• Reading text:

== Segment start ==

As was the case at the end of the First World War, the end of the Second World War saw another wave of forced migrations. While the Soviets had gladly expelled political enemies in 1917, they now insisted on the repatriation of all Russians in the West, not only to bring back Soviet citizens, but also to prevent the creation of foreign opposition to the Soviet regime, as had emerged after the First World War. The largest group consisted of Russian POWs in German custody. Before being allowed to resettle, they were all assessed for political reliability and productive capacity. As a result, some fifteen percent of four million were directly sent through to Soviet forced labour camps, creating fear and opposition of the last half a million Soviet POWs, who in 1946 resisted repatriation.
They supplemented a much larger group of around eleven million displaced persons (DPs), most of whom remained in Germany, now occupied by the Allied Forces. Apart from POWs, this group consisted of forced labourers, Jews, and political prisoners interned in concentration camps. Many of them returned home before the end of 1945, yet the 250,000 Jewish DPs from all over Europe who had survived the German camps had little to return to, as in 1946–1947 another wave of antisemitic violence against Jewish survivors swept over parts of Eastern Europe. Many of them emigrated to Western Europe, the United States, or Palestine.
And again, just as after the First World War, the peace settlements at the end of the Second World War forced yet another massive number of people to leave their homes. The Soviet military campaign had already motivated many Germans in Eastern Europe to flee to the East. Yet even more followed after the Potsdam Agreement of August 1945, which stated that “the transfer to Germany of German populations […] will have to be undertaken.” This led to the expulsion of about 3.5 million German nationals (‘Volksdeutsche’) from Polish territory, 3.2 million people from Czechoslovakia, and about 225,000 people from Hungary. Despite the stipulation that this “should be effected in an orderly and humane manner,” it is estimated that some two million died in the course of these deportations. The large majority of these ‘Heimatvertriebenen’ (people chased from their homeland) settled in the western occupation zones, bringing the total number of migrants in the newly established Federal Republic of Germany to some twelve million people.
The transnational nature of the problem of forced migration during the first half of the twentieth century led to the development of institutions dedicated to this cause, in the context of newly emerging forms of global governance. The first attempts at the international concertation of migration came in 1921, when the Norwegian explorer Fridtjof Nansen (1861–1930) was appointed High Commissioner on behalf of the League of Nations in connection with the problem of Russian refugees. This project became further entrenched in the ‘Convention Relating to the International Status of Refugees’ of 28 October 1933. Yet as the failure of the Évian conference in 1938 had demonstrated, there was no strong commitment to such collective responsibility. A more successful collaboration only emerged in response to the massive refugee crisis at the end of the Second World War, when the United Nations Relief and Rehabilitation Administration (UNRRA) was established in 1943. Despite its successful management of the repatriation of millions of displaced persons, it suffered from disagreements that worsened due to the emergent Cold War and fell apart in 1947. It was replaced by the International Refugee Organization, which in 1952 in turn made way for the Office of the United Nations High Commissioner for Refugees (UNHCR).

== Segment end ==

• The data:
== Segment start ==

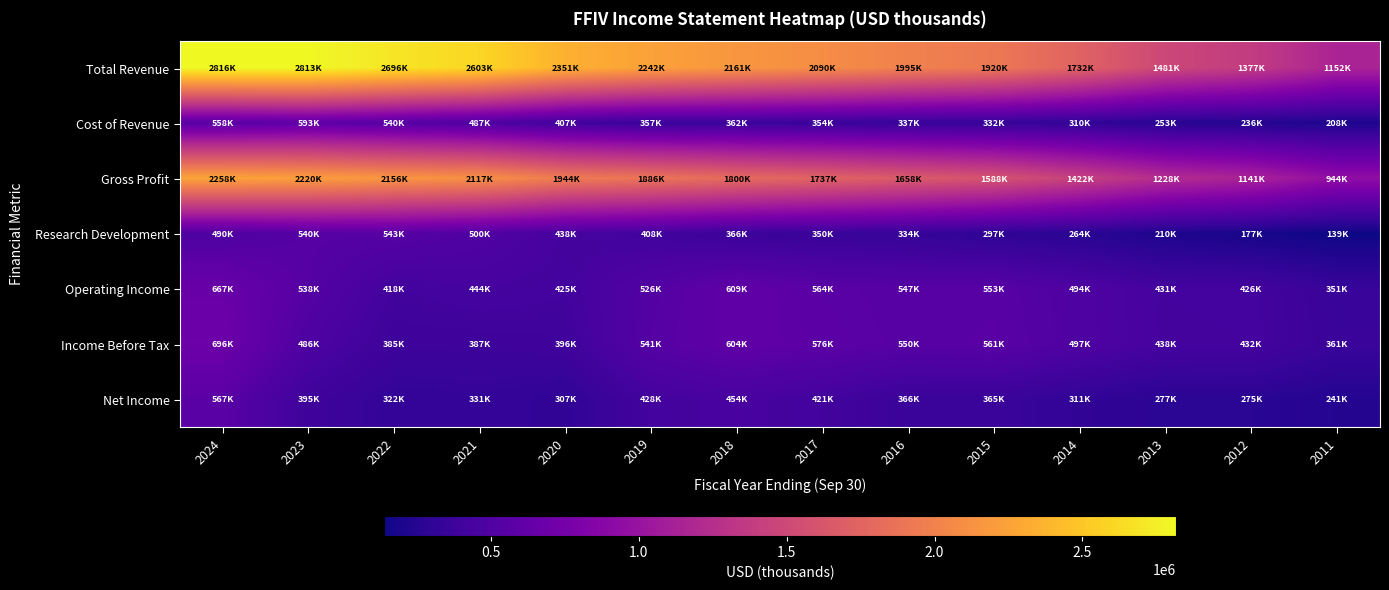

Which category has the lowest value across all series?

2011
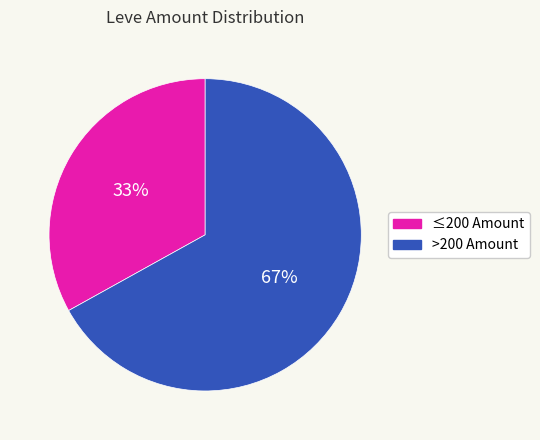

To the nearest percent, what is the difference between the largest and smallest slice percentages?

34%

== Segment end ==

• Problems to solve:
1: According to the passage on forced migration after the world wars, how many people were expelled from Czechoslovakia?
2: Carry on the passage on forced migration after the world wars, starting after its final sentence.

• Answers by item number:
1: 3.2 million people

2:
Migration in East and West during the Cold War
From the 1950s onwards, migration patterns in Europe started to change. After more than half a century of often very violent and highly lethal population transfers, deportations, forced migrations, and the flight from violence of tens of millions of people, the demography of Europe had been drastically reordered. As a result of this ‘ethnic sortition’, European states were now composed of much more homogeneous national groups, which at the same time consisted of many people who were very recent migrants. The Cold War and consequent division of Europe also led to a bifurcation in migration flows: in the east, countries were generally confronted with the emigration of political and ethnic minorities, further reinforcing the cultural uniformity of these countries, despite some immigration from developing countries (for example of Vietnamese students and workers into East Germany). Western Europe on the other hand became a region of immigration, which led to new forms of diversity.
In the context of the Cold War and the imposition of communist rule in Eastern Europe, many fled from oppression. Until the construction of the Berlin Wall in 1961, around 3.5 million people fled from East to West Germany. Also, tens of thousands of people fled from other communist countries annually, with surges after the uprisings in Hungary (1956) and Czechoslovakia (1968) and the imposition of martial law in Poland in 1981. After the partial liberalisation of emigration policies in the Soviet Union in the 1980s, more than half of the remaining 2.5 million Jews fled from the persistent antisemitic tendencies they had faced there. A final chapter of emigration from communist countries resulted from the war that ensued in 1991 after the break-up of Yugoslavia, after which some 400,000 people fled to the West, with half of them ending up in Germany.
The picture for Western Europe in the post-war period is very different. There, immigration set the tone, from Southern Europe and Northern Africa, but also from the former colonies, after the Second World War brought down the colonial empires of Britain, France, the Netherlands, Belgium, and finally also Portugal.
From 1948 onwards, Western Europe went through an extended period of unprecedented economic growth, which lasted until the mid-1970s. Rising investment, wages, and consumer demand contributed to acute shortages on the labour market, especially for low-skilled and lower-paid labour. This inspired national governments in close cooperation with employers’ organisations to invite able-bodied people to come to work in the industrial centres of Europe. Initially, many came from the poorest regions of Italy, Spain, and Portugal to the urban centres in their own country. But soon this internal migration was overtaken by migration to France, Germany, and the Benelux countries. Between the 1950s and the 1970s, several million Italians, around one million Spaniards, and 1.5 million Portuguese—a fifth of the latter’s total population—ended up in the factories and mines of the industrial heartland, or as cleaners or domestic servants in the quickly expanding service economy of North-Western Europe. These mass migrations contributed to the depopulation of poorer regions in Southern Europe—a loss which was compensated by the very substantial remittances sent back home. These savings, as well as the temporary residence permits for these ‘guest workers’ underlined the expectation, both of the labour migrants and the host societies, that the former would return home to enjoy the fruits of their labour once the work was done.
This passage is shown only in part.